Но приходит и для них праздник. В городе, этом колоссальном механизме производства и эксплуатации, веселью отведено очень мало места: какой–то маленький квадрат, уныло окруженный забором; безвкусно и бедно, почти трогательно в своем убожестве разубраны доски забора чахлыми гирляндами и тряпками флагов. Посредине — такая же убогая, как нищая проститутка, знающая, что все–таки нужно принарядить нищету свою, — беседочка, и в ней кучка музыкантов: наяривают польку. И по всему двору, по всему квадрату кишат люди. Какая–то каша голов. Они танцуют. Они веселятся тут, трутся друг о друга, оттаптывают друг дружке ноги, а полька наяривает… — и душно, смрадно, пыльно. Глотают смрад и духоту, глотают жадно мгновения веселья!..

Это преувеличено, карикатурно, скажут мне.

Нет! Это только художественно уяснено, упрощено. И напоминает те страшные сказки По, в которых этот американский гений изображает грядущее капиталистической цивилизации: миллионы миллионов существ на земле, на воде и в воздухе; жизнь человеческая равна нулю; гибнут равнодушно, равнодушно живут и рождают — «нас так много, всего так много на свете, и все и всё так схожи меж собой!»

Город! Да, вот сущность его, сущность настоящего, самого важного города — города промышленного. Это страшное идолослужение, человеческие жертвоприношения людскими трудами созданному инструменту воли, подчинившему человеческую волю. «Человека забыли!» — кричит нам Добужинский, и от его крика веет настоящим ужасом.

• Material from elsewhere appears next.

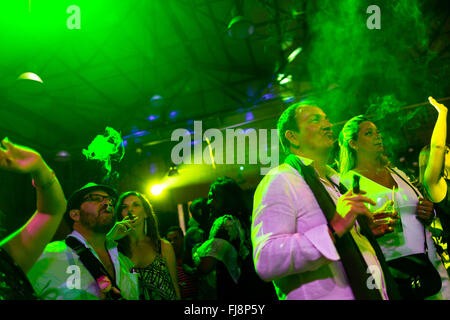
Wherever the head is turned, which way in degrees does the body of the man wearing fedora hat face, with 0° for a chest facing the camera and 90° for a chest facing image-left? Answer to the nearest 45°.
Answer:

Такие рисунки — уже картины, это поэтические произведения, символически обобщенные сатиры. Большие мысли приходят в голову перед рисунками Добужинского, большие надежды и радости порождаются, по закону контраста, из великой социальной перспективы. С Добужинским мы в сердце современности, и он умеет с победоносной силой сделать очевидным и живым для нашего чувства то, что теоретически признано разумом.